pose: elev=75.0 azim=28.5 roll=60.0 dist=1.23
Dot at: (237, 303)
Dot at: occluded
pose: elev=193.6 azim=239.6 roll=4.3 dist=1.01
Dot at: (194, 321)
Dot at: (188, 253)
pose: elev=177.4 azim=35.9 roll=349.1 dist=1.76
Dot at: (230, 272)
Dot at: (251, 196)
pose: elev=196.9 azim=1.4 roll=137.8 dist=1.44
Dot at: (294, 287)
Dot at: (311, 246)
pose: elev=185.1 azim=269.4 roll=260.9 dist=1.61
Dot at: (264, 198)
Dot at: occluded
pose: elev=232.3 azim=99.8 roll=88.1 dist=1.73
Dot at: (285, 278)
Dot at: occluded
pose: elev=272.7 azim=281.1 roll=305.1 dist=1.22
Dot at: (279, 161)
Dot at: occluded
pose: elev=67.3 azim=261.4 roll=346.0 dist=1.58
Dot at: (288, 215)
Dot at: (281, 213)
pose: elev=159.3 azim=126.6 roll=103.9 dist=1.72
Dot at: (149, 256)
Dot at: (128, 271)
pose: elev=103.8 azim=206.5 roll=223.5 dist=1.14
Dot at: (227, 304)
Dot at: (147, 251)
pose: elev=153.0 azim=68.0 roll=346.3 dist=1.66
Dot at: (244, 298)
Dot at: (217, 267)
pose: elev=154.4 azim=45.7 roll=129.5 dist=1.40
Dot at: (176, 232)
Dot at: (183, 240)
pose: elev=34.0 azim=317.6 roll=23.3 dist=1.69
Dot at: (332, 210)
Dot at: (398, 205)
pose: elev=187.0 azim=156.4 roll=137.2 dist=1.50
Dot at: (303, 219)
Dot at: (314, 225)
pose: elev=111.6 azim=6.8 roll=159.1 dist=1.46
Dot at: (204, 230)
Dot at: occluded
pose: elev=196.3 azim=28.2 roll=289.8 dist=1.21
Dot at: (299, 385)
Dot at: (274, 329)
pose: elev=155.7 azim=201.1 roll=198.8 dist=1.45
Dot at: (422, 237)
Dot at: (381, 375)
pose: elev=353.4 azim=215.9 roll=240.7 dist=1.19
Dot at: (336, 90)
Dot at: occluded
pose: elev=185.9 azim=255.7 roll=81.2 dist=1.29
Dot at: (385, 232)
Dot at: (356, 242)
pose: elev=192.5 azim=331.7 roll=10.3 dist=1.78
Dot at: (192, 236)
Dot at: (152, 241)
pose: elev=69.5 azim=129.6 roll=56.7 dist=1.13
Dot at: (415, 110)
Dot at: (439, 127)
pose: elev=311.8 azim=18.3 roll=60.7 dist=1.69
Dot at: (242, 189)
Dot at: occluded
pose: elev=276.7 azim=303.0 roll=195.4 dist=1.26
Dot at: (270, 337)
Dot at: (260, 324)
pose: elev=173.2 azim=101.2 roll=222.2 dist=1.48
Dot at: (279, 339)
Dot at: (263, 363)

**What the exercise asks**. Please copy out the lines verbatim, starting with the line that contains "pose: elev=69.5 azim=129.6" and continuing through the last line of the records.

**Completed task**.
pose: elev=69.5 azim=129.6 roll=56.7 dist=1.13
Dot at: (415, 110)
Dot at: (439, 127)
pose: elev=311.8 azim=18.3 roll=60.7 dist=1.69
Dot at: (242, 189)
Dot at: occluded
pose: elev=276.7 azim=303.0 roll=195.4 dist=1.26
Dot at: (270, 337)
Dot at: (260, 324)
pose: elev=173.2 azim=101.2 roll=222.2 dist=1.48
Dot at: (279, 339)
Dot at: (263, 363)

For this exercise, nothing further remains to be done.